Second Rotation is still looking for front end developers, so I was initially intrigued. Regardless of our need for front end developers, these communities are really interesting to me. With local usability authorities like Steve Krug (who I met briefly) as members, these communities have a lot of interest and value. If you’re a web developer in the Boston area, I heartily recommend you check these groups out.

Dev House Boston 3 - September 16, 2007

Sunday, August 19th, 2007

Dev House Boston 3 is now open for registration.
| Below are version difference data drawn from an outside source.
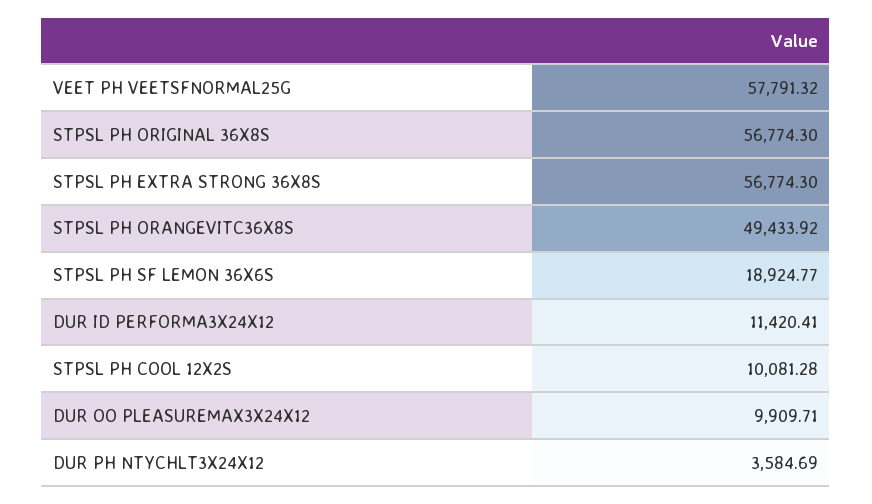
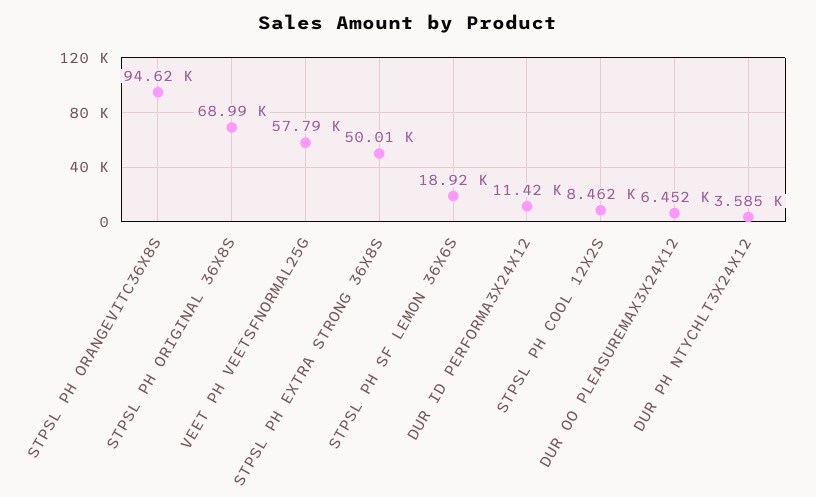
  {
    "VEET PH VEETSFNORMAL25G": 57791.32,
-   "STPSL PH ORIGINAL 36X8S": 56774.3,
+   "STPSL PH ORIGINAL 36X8S": 68990,
-   "STPSL PH EXTRA STRONG 36X8S": 56774.3,
+   "STPSL PH EXTRA STRONG 36X8S": 50010,
-   "STPSL PH ORANGEVITC36X8S": 49433.92,
+   "STPSL PH ORANGEVITC36X8S": 94620,
    "STPSL PH SF LEMON 36X6S": 18924.77,
    "DUR ID PERFORMA3X24X12": 11420.41,
-   "STPSL PH COOL 12X2S": 10081.28,
+   "STPSL PH COOL 12X2S": 8462,
-   "DUR OO PLEASUREMAX3X24X12": 9909.71,
+   "DUR OO PLEASUREMAX3X24X12": 6452,
    "DUR PH NTYCHLT3X24X12": 3584.69
  }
Last year, I helped a team build a component that searches Amazon for album information via web services. Of course, we built it with Ruby on Rails.

It was a lot of fun and it was great to meet some local developers. If you have a project you’d like to hack around with, I highly suggest checking this event out. I want to mess around with some API’s - maybe EBay, Shopping.com, or Amazon. I definitely want to create some kind of Facebook app, so we’ll see who’s interested in that idea.

SecondRotation.com launches! Sell us your old gadget!

Monday, July 30th, 2007

I’ve been away for a while but it’s been with good reason. We’ve been working hard on launching www.secondrotation.com, and the company is really excited about starting it up.

Do you have an old digital camera, camcorder, GPS Device, Cell Phone, or MP3 Player that’s just collecting dust in your closet? Sell it to us.

Of course, we built the site out using the Ruby On Rails. It uses some cool open source projects like GBarcode and Shipping.

Launching SR.com has been a really fun project for me. It has been a great opportunity to refine not only my programming skillset and architectural ability, but also my XHTML and CSS skills. I think we’ve done a really good job of maximizing our capabilities with the Rails framework, and there’s a lot more in store architecturally.

The office has been buzzing with activity, we’ve picked up a lot of great press (Gizmodo, Yahoo, and CNet’s News.com). Perhaps the most most exciting exposure was Kevin Rose and Alex Albrecht (Revision3) digging our site on CNET’s “Best of the Web Feature” (It’s about 34 minutes in)

What do you think of the site? I’d love to hear your feedback and the business would be all the better for it. Would you sell us your old electronics?